● **To-do item**:
Set down exactly each line of the entries below, beginning at the one that contains "fx_px: 2185" and ending at the last, and no others.

● **Extracted material**:
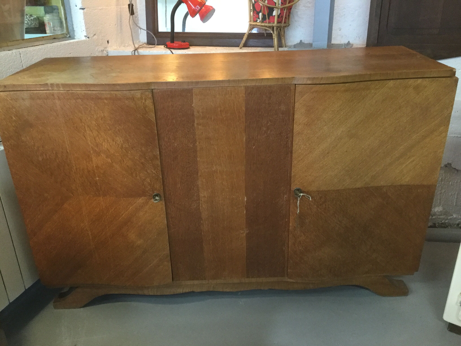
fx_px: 413
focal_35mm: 31
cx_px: 230
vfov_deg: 45.4
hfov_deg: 58.4
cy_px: 173
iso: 200
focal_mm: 3.3
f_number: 2.4
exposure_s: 1/20
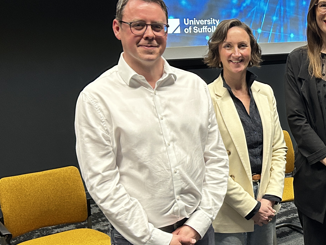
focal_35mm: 57
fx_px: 537
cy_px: 144
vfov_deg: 25.6
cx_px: 322
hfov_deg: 31.4
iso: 400
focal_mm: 5.7
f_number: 1.5
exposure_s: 1/40
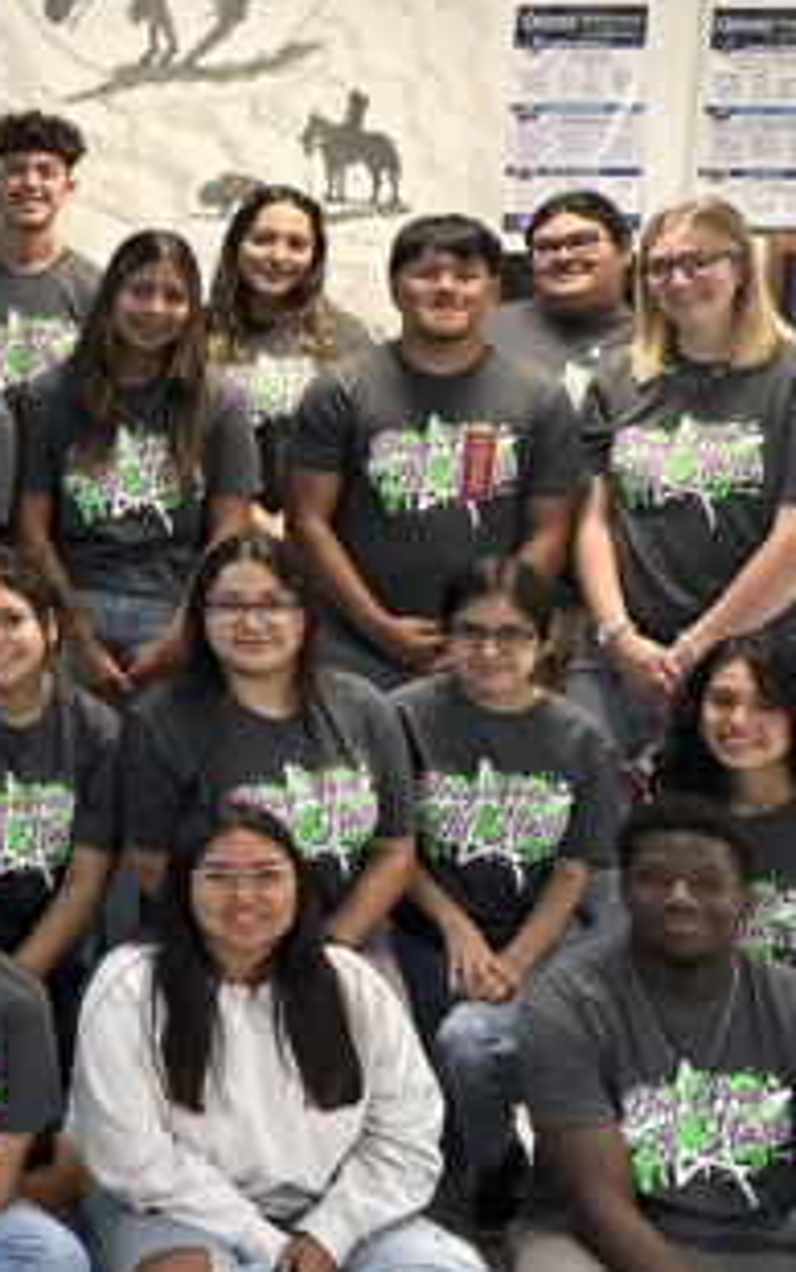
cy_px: 377
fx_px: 2185
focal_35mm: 63
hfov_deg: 17.3
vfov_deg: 32.1
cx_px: -583
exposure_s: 1/60
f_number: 1.78
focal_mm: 6.86
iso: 125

● **Answer to this problem**:
fx_px: 2185
focal_35mm: 63
hfov_deg: 17.3
vfov_deg: 32.1
cx_px: -583
exposure_s: 1/60
f_number: 1.78
focal_mm: 6.86
iso: 125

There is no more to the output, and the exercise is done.